По двое, с перерывом в несколько секунд, мы выскакивали из окопа, и пригибаясь, спотыкаясь о камни, путаясь в высокой траве, что было сил, мчались через луг к спасительным деревьям.
— Вот так с нами воюют, теперь ты сам видел, — просипел Муса, отплевывая пыль и поглядывая сквозь орешник на линию окопов. — А мне сейчас прикажут туда вернуться.
В отдалении горел нефтяной резервуар, российские самолеты бомбили предгорья над Тереком в районе Долинского, а пастухи в Толстой-Юрте выгоняли на пастбища свои стада.
Омар спросил меня, был ли я в Париже.
— Какой он, Париж? Как там?
Лысеющий, тихий, немного несмелый, он обожал книги. До войны преподавал русский язык и литературу в школе в Грозном, а после уроков подрабатывал в начальной школе в родной деревне.
Рассказывал о той жизни стесняясь, как будто не веря самому себе. Не веря, потому что это время казалось ему таким далеким, почти выдуманным. Стесняясь, потому что любовь к поэзии, к тому же русской, выглядела теперь чем-то неуместным.
Его товарищи прекрасно знали, кем он был, но мне о своем прошлом воплощении он рассказал только тогда, когда Мансур и Муса пошли молиться в мечеть. Даже почувствовав себя уверенней, когда мы уже ездили вчетвером в одной машине, а не тремя, нагруженными людьми и оружием, Мансур, Муса и Омар ни на минуту не оставляли меня одного. Во время молитвы двое шли в мечеть, а третий ждал их возвращения в машине. Этот принцип соблюдался даже на квартирах, где мы останавливались. Они только часто спорили, пытаясь определить стороны света, чтобы не совершить богохульства, не повернуться случайно задом к Всемогущему во время молитвы. Мусса клялся, что при первой же возможности достанет компас.

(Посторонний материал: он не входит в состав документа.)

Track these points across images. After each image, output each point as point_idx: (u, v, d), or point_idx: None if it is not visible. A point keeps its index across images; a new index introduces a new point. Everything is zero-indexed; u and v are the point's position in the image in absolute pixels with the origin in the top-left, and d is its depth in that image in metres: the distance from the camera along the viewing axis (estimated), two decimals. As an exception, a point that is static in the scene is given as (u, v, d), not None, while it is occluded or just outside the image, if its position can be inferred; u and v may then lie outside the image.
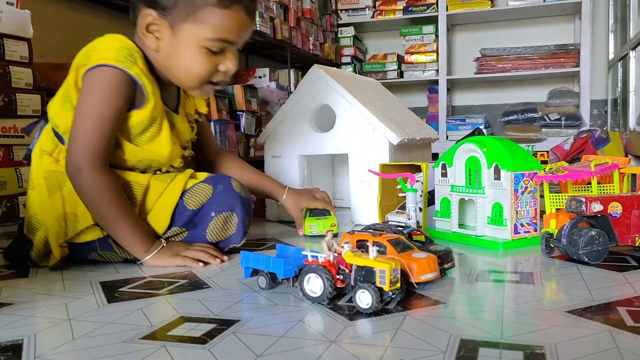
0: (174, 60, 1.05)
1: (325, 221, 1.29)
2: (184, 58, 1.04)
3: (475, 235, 1.18)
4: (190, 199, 1.08)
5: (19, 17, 1.55)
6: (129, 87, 1.01)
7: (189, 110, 1.22)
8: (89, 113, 1.00)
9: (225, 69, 1.06)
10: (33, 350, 0.63)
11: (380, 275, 0.73)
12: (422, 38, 4.01)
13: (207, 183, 1.10)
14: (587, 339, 0.62)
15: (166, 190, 1.07)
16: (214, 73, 1.07)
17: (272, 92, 3.00)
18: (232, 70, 1.07)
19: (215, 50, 1.03)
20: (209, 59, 1.04)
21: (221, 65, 1.06)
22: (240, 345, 0.63)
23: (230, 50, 1.06)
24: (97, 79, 1.00)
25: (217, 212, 1.08)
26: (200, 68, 1.04)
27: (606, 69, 3.77)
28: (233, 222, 1.09)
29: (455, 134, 3.86)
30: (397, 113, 1.72)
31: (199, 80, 1.07)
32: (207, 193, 1.08)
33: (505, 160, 1.13)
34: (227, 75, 1.08)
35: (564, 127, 3.62)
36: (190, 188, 1.09)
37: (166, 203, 1.06)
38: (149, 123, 1.06)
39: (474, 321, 0.69)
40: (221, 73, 1.07)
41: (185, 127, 1.19)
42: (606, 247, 0.96)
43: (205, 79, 1.07)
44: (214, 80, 1.08)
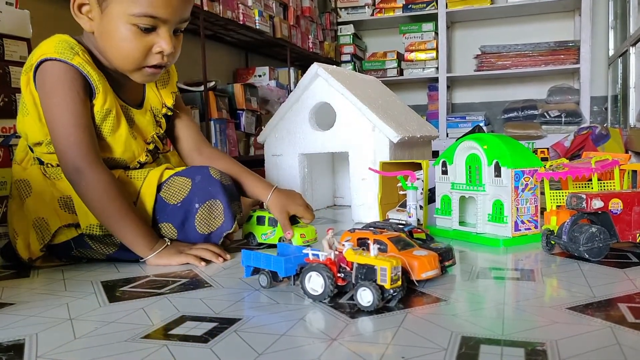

Я был первым, известным Омару человеком, который видел Париж. Он расспрашивал об улицах, площадях, ресторанах, метро. Ловил каждое слово, как будто боялся что-то упустить. Как будто простился уже с мечтой о Париже и довольствовался рассказом о городе своих снов. И в то же время у меня создалось впечатление, что впервые за долгие годы Омар с удовольствием произносит вслух чужие, экзотические для его уха названия. Елисейские Поля, Бульвар Сен-Жермен, Монпарнасс, Площадь Республики. С кавказским акцентом.